Off-Policy Actor-Critic
Published:
Notes
Action-value methods like Greedy-GQ and Q-Learning have three limitations:
- Policies are deterministic.
- Finding max action value is difficult for larger action spaces.
- Small changes in the action value function can produce large changes in behavior.

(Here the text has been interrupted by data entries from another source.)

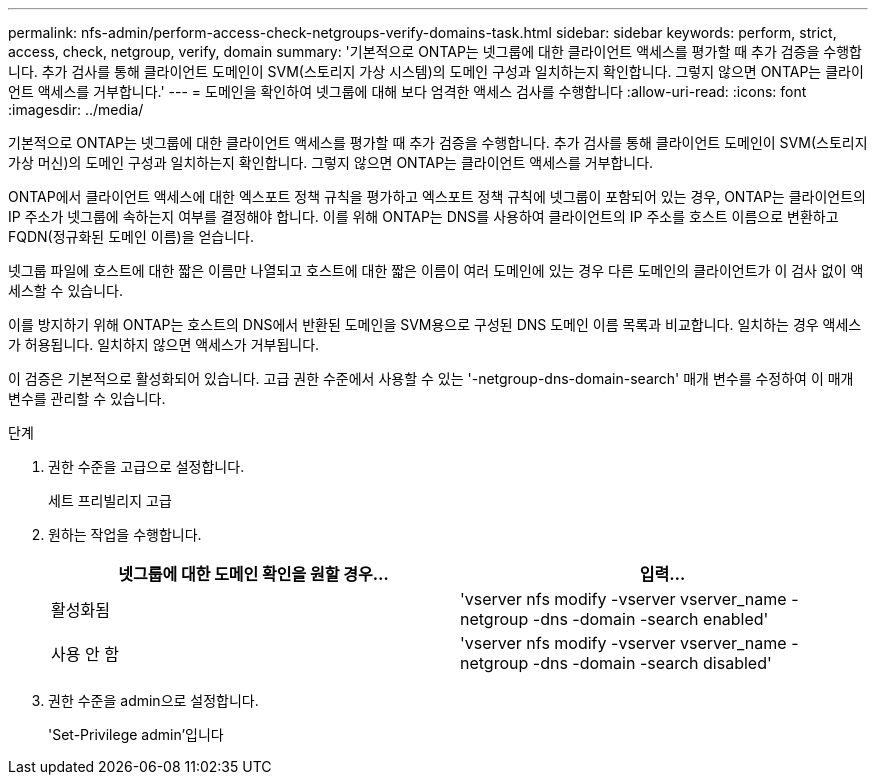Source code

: ---
permalink: nfs-admin/perform-access-check-netgroups-verify-domains-task.html 
sidebar: sidebar 
keywords: perform, strict, access, check, netgroup, verify, domain 
summary: '기본적으로 ONTAP는 넷그룹에 대한 클라이언트 액세스를 평가할 때 추가 검증을 수행합니다. 추가 검사를 통해 클라이언트 도메인이 SVM(스토리지 가상 시스템)의 도메인 구성과 일치하는지 확인합니다. 그렇지 않으면 ONTAP는 클라이언트 액세스를 거부합니다.' 
---
= 도메인을 확인하여 넷그룹에 대해 보다 엄격한 액세스 검사를 수행합니다
:allow-uri-read: 
:icons: font
:imagesdir: ../media/


[role="lead"]
기본적으로 ONTAP는 넷그룹에 대한 클라이언트 액세스를 평가할 때 추가 검증을 수행합니다. 추가 검사를 통해 클라이언트 도메인이 SVM(스토리지 가상 머신)의 도메인 구성과 일치하는지 확인합니다. 그렇지 않으면 ONTAP는 클라이언트 액세스를 거부합니다.

ONTAP에서 클라이언트 액세스에 대한 엑스포트 정책 규칙을 평가하고 엑스포트 정책 규칙에 넷그룹이 포함되어 있는 경우, ONTAP는 클라이언트의 IP 주소가 넷그룹에 속하는지 여부를 결정해야 합니다. 이를 위해 ONTAP는 DNS를 사용하여 클라이언트의 IP 주소를 호스트 이름으로 변환하고 FQDN(정규화된 도메인 이름)을 얻습니다.

넷그룹 파일에 호스트에 대한 짧은 이름만 나열되고 호스트에 대한 짧은 이름이 여러 도메인에 있는 경우 다른 도메인의 클라이언트가 이 검사 없이 액세스할 수 있습니다.

이를 방지하기 위해 ONTAP는 호스트의 DNS에서 반환된 도메인을 SVM용으로 구성된 DNS 도메인 이름 목록과 비교합니다. 일치하는 경우 액세스가 허용됩니다. 일치하지 않으면 액세스가 거부됩니다.

이 검증은 기본적으로 활성화되어 있습니다. 고급 권한 수준에서 사용할 수 있는 '-netgroup-dns-domain-search' 매개 변수를 수정하여 이 매개 변수를 관리할 수 있습니다.

.단계
. 권한 수준을 고급으로 설정합니다.
+
세트 프리빌리지 고급

. 원하는 작업을 수행합니다.
+
[cols="2*"]
|===
| 넷그룹에 대한 도메인 확인을 원할 경우... | 입력... 


 a| 
활성화됨
 a| 
'vserver nfs modify -vserver vserver_name -netgroup -dns -domain -search enabled'



 a| 
사용 안 함
 a| 
'vserver nfs modify -vserver vserver_name -netgroup -dns -domain -search disabled'

|===
. 권한 수준을 admin으로 설정합니다.
+
'Set-Privilege admin'입니다


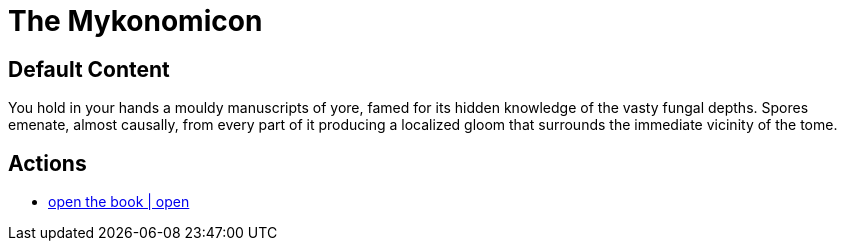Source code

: [id=100, type=book]
= The Mykonomicon

== Default Content

You hold in your hands a mouldy manuscripts of yore, famed for its hidden knowledge of the vasty fungal depths. Spores emenate, almost causally, from every part of it producing a localized gloom that surrounds the immediate vicinity of the tome.

== Actions

* link:books/mykonomicon/2.adoc[open the book | open]
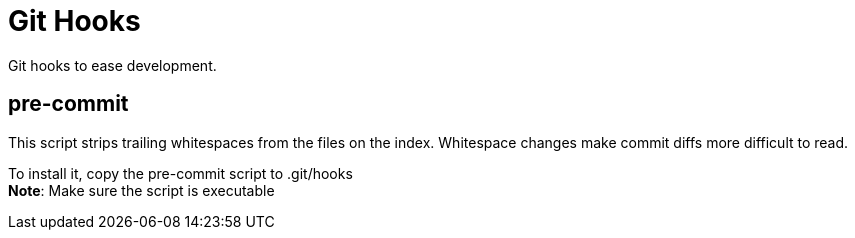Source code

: = Git Hooks
Git hooks to ease development.

== pre-commit
This script strips trailing whitespaces from the files on the index.
Whitespace changes make commit diffs more difficult to read.

To install it, copy the pre-commit script to .git/hooks +
*Note*: Make sure the script is executable
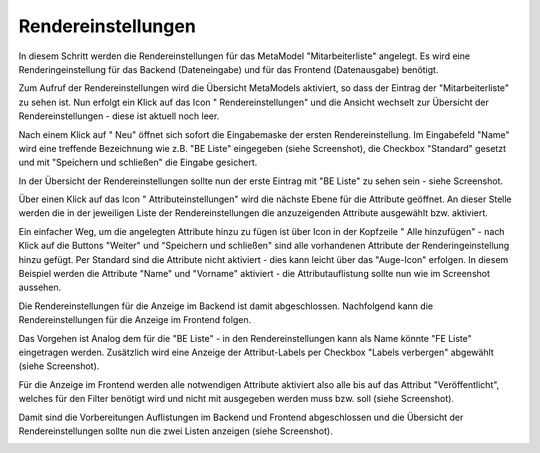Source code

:.. _mm_first_rendersettings:

|img_rendersettings| Rendereinstellungen
========================================

In diesem Schritt werden die Rendereinstellungen für das MetaModel
"Mitarbeiterliste" angelegt. Es wird eine Renderingeinstellung für das Backend
(Dateneingabe) und für das Frontend (Datenausgabe) benötigt.

Zum Aufruf der Rendereinstellungen wird die Übersicht MetaModels aktiviert,
so dass der Eintrag der "Mitarbeiterliste" zu sehen ist. Nun erfolgt ein Klick
auf das Icon "|img_rendersettings| Rendereinstellungen" und die Ansicht
wechselt zur Übersicht der Rendereinstellungen - diese ist aktuell noch leer.

Nach einem Klick auf "|img_new| Neu" öffnet sich sofort die Eingabemaske der
ersten Rendereinstellung. Im Eingabefeld "Name" wird eine treffende Bezeichnung
wie z.B. "BE Liste" eingegeben (siehe Screenshot), die Checkbox "Standard"
gesetzt und mit "Speichern und schließen" die Eingabe gesichert.

|img_rendersettings_01|

In der Übersicht der Rendereinstellungen sollte nun der erste Eintrag mit
"BE Liste" zu sehen sein - siehe Screenshot.

|img_rendersettings_02|

Über einen Klick auf das Icon "|img_rendersetting| Attributeinstellungen"
wird die nächste Ebene für die Attribute geöffnet. An dieser Stelle werden 
die in der jeweiligen Liste der Rendereinstellungen die anzuzeigenden
Attribute ausgewählt bzw. aktiviert.

Ein einfacher Weg, um die angelegten Attribute hinzu zu fügen ist über Icon
in der Kopfzeile "|img_rendersettings_add| Alle hinzufügen" - nach Klick auf
die Buttons "Weiter" und "Speichern und schließen" sind alle vorhandenen
Attribute der Renderingeinstellung hinzu gefügt. Per Standard sind die
Attribute nicht aktiviert - dies kann leicht über das "Auge-Icon" erfolgen.
In diesem Beispiel werden die Attribute "Name" und "Vorname" aktiviert - die
Attributauflistung sollte nun wie im Screenshot aussehen.

|img_rendersettings_03|

Die Rendereinstellungen für die Anzeige im Backend ist damit abgeschlossen.
Nachfolgend kann die Rendereinstellungen für die Anzeige im Frontend folgen.

Das Vorgehen ist Analog dem für die "BE Liste" - in den Rendereinstellungen
kann als Name könnte "FE Liste" eingetragen werden. Zusätzlich wird eine
Anzeige der Attribut-Labels per Checkbox "Labels verbergen" abgewählt (siehe
Screenshot).

|img_rendersettings_04|

Für die Anzeige im Frontend werden alle notwendigen Attribute aktiviert
also alle bis auf das Attribut "Veröffentlicht", welches für den Filter
benötigt wird und nicht mit ausgegeben werden muss bzw. soll (siehe
Screenshot).

|img_rendersettings_05|

Damit sind die Vorbereitungen Auflistungen im Backend und Frontend abgeschlossen
und die Übersicht der Rendereinstellungen sollte nun die zwei Listen anzeigen
(siehe Screenshot).

|img_rendersettings_06|


.. |img_rendersettings| image:: /_img/icons/rendersettings.png
.. |img_rendersetting| image:: /_img/icons/rendersetting.png
.. |img_rendersettings_add| image:: /_img/icons/rendersettings_add.png
.. |img_new| image:: /_img/icons/new.gif
.. |img_edit| image:: /_img/icons/edit.gif

.. |img_rendersettings_01| image:: /_img/screenshots/metamodel_first/rendersettings_01.png
.. |img_rendersettings_02| image:: /_img/screenshots/metamodel_first/rendersettings_02.png
.. |img_rendersettings_03| image:: /_img/screenshots/metamodel_first/rendersettings_03.png
.. |img_rendersettings_04| image:: /_img/screenshots/metamodel_first/rendersettings_04.png
.. |img_rendersettings_05| image:: /_img/screenshots/metamodel_first/rendersettings_05.png
.. |img_rendersettings_06| image:: /_img/screenshots/metamodel_first/rendersettings_06.png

Policy gradient methods, including Actor-Critic avoid those limitations, but they were all on-policy before this paper.
The Off-PAC algorithm:
Initialize the vectors $e_v$, $e_u$, and w to zero
Initialize the vectors v and u arbitrarily
Initialize the state s
For each step:
Choose an action, a, according to $b(·\|s)$
Observe resultant reward, r, and next state, s′
$\delta \leftarrow r + \gamma(s′)v^Tx_{s′} − v^Tx_s$
$ρ \leftarrow \pi_u(a\|s) / b(a\|s)$
Update the critic using the $GTD(\lambda)$ algorithm:
$e_v \leftarrow ρ(x_s + \gamma(s) \lambda e_v)$
$v \leftarrow v + \alpha_v [\delta e_v − \gamma(s′)(1 − \lambda)(w^Te_v)x_s]$
$w \leftarrow w + \alpha_w [\delta e_v − (w^Tx_s)x_s] $
Update the actor:
$e_u \leftarrow ρ [ \frac{\nabla_u \pi_u (a\|s)}{\pi_u(a\|s)} + \gamma(s) \lambda e_u]$
$u \leftarrow u + \alpha_u \delta e_u$
$s \leftarrow s′$
They only talk about using elegibility traces with a linear combination of state features so I have no idea how well they would work with a neural network. I’m also not sure what the w weights are. They aren’t mentioned anywhere in the paper.